Commissioner of the Commodity Futures Trading Commission
- In office August 8, 2007 – July 8, 2013
- President: George W. Bush Barack Obama

Personal details
- Born: c. 1969
- Party: Republican
- Spouse: Mike Sommers
- Alma mater: University of Kansas

= Jill E. Sommers =

American government official (born c. 1969)

Jill E. Sommers is a former commissioner of the Commodity Futures Trading Commission. She was sworn into office on August 8, 2007 to a term that expired April 13, 2009. She was nominated on July 20, 2009 by President Barack Obama to serve a five-year second term., and confirmed by the United States Senate on October 8, 2009.

==Commission posts==
===Global Markets Advisory Committee===
On February 4, 2008 the commission appointed Sommers to serve as chairman and designated federal official of the Global Markets Advisory Committee, which meets periodically to discuss issues of concern to exchanges, firms, market users and the commission regarding the regulatory challenges of a global marketplace.

===Financial Literacy and Education Commission===
She also serves as the commission designee to the Financial Literacy and Education Commission, which is chaired by the secretary of the treasury and was established to improve the financial literacy and education of U.S. citizens.

==Career==
Commissioner Sommers started her career in Washington in 1991 as an intern for Senator Robert J. Dole (R-KS), working in various capacities until 1995. She later worked as a legislative aide for two consulting firms specializing in agricultural issues, Clark & Muldoon, P.C. and Taggart and Associates.

Sommers has also worked in the commodity futures and options industry in a variety of capacities throughout her career. In 2005 she was the policy director and head of government affairs for the International Swaps and Derivatives Association, where she worked on a number of over-the-counter derivatives issues.

Prior to that, Sommers worked in the Government Affairs Office of the Chicago Mercantile Exchange (CME), where she oversaw regulatory and legislative affairs for the exchange. During her tenure with the CME, she worked with congressional staff drafting the Commodity Futures Modernization Act of 2000.

In May 2007, Sommers was nominated by President George W. Bush as Commissioner to the Commodity Futures Trading Commission (CFTC) and was sworn into office on August 8, 2007.

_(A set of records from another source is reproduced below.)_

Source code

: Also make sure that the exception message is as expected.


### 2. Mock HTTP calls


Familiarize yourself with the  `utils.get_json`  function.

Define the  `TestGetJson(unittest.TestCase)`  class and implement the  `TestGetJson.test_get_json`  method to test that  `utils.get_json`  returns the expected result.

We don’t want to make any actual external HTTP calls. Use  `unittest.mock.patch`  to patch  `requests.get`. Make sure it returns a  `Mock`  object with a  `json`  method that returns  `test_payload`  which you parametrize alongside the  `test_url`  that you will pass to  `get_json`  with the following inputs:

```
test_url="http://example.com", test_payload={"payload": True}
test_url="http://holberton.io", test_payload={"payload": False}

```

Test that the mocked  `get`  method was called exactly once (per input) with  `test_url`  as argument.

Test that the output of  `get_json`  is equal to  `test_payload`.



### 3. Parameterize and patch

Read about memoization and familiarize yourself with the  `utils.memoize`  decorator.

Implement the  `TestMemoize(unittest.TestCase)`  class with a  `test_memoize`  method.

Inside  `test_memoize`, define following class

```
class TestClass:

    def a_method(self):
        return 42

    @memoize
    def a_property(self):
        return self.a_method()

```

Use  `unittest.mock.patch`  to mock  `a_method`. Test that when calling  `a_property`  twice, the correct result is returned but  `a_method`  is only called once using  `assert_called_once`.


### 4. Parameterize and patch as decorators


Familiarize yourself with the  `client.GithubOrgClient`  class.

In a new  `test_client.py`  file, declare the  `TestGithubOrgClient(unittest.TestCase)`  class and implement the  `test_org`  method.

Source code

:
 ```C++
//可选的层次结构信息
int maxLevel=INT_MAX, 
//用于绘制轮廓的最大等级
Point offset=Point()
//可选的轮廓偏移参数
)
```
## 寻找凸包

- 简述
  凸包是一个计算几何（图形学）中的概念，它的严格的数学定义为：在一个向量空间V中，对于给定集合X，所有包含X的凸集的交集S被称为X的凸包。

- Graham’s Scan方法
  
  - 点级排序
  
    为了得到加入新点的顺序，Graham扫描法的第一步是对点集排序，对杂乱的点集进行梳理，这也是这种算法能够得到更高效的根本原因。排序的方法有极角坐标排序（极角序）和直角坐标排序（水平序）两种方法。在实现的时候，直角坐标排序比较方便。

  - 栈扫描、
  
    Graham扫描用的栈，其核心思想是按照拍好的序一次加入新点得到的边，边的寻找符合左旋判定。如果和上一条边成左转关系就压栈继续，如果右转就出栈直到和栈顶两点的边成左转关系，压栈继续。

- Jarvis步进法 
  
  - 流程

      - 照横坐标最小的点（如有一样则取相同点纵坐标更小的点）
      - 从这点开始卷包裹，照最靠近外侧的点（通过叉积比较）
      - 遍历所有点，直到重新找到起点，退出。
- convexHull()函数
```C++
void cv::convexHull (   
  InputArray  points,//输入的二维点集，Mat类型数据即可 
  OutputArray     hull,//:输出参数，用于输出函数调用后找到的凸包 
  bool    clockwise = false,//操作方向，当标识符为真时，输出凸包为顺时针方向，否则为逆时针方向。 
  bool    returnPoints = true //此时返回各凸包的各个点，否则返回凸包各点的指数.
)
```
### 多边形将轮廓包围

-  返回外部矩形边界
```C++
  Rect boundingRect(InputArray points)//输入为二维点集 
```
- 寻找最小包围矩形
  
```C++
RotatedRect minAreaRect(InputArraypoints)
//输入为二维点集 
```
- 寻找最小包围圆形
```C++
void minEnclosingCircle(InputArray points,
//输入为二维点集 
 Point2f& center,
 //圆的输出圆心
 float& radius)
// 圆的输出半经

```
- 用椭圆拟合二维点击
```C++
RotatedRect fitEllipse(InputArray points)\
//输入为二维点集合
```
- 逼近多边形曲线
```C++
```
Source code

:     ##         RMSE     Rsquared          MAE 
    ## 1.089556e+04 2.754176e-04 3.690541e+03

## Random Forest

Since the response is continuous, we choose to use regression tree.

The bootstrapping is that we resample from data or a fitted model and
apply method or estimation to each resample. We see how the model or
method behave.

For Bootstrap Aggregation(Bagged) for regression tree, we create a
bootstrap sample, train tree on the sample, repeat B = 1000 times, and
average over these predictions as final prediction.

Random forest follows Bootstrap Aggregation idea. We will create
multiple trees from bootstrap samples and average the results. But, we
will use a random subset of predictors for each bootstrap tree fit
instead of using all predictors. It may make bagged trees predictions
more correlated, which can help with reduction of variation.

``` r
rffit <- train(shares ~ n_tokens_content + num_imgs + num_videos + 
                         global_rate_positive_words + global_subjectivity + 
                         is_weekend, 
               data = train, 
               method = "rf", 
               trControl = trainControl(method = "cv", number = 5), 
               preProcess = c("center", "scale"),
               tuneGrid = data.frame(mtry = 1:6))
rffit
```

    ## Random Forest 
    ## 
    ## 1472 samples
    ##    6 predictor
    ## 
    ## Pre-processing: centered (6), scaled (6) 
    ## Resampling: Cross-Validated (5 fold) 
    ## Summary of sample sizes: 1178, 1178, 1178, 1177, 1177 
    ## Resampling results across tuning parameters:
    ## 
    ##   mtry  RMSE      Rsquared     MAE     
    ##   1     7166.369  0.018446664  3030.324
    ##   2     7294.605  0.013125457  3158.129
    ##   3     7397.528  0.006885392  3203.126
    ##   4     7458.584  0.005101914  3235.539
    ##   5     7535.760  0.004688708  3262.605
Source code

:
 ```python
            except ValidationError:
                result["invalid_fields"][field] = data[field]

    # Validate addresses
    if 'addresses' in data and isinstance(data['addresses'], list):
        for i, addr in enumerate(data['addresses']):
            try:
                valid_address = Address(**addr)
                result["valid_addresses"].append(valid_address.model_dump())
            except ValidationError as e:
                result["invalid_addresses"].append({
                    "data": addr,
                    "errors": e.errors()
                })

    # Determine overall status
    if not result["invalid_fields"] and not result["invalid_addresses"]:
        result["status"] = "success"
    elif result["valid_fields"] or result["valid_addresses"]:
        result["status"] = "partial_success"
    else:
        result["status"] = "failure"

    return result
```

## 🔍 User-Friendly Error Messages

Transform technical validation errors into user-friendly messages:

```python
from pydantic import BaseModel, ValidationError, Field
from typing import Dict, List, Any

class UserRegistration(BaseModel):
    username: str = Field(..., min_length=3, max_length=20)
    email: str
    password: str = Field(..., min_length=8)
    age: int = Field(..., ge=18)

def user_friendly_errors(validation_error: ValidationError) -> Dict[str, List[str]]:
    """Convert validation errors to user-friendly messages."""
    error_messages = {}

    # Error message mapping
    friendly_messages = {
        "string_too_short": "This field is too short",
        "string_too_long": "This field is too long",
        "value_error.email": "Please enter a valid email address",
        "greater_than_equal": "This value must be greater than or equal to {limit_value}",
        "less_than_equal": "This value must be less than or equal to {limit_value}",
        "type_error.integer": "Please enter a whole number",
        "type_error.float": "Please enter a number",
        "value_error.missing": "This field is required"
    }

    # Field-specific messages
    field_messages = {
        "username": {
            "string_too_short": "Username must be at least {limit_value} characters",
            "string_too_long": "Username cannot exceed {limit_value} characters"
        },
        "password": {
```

In July 2009, President Barack Obama nominated her for a second term, and was confirmed by the US Senate on October 8, 2009. At the agency, Sommers served as the Chair and Designated Federal Official of the Global Markets Advisory Committee from February 2008. From 2009 until her resignation in July 2013, she represented the Commission in Technical Committee meetings of the International Organization of Securities Commissions (IOSCO).

Since departing public service, Sommers moved to advisory roles in the private sector in financial services and digital asset sectors.

In 2014, she was appointed to Chicago-based Allston Holdings LLC's Board of Managers. She also joined Patomak Global Partners as a senior advisor and served as the chair of its Derivatives Practice Group from February 2023. Sommers has also been appointed to several corporate boards of directors, including Miami International Holdings (MIAX), Tharimmune, Inc., and Robinhood Ventures Funds.

==Personal information==
A native of Fort Scott, Kansas, Sommers holds a bachelor of arts degree from the University of Kansas. Her husband, Mike Sommers, is president and CEO of the American Petroleum Institute and former chief of staff to Speaker of the United States House of Representatives John Boehner.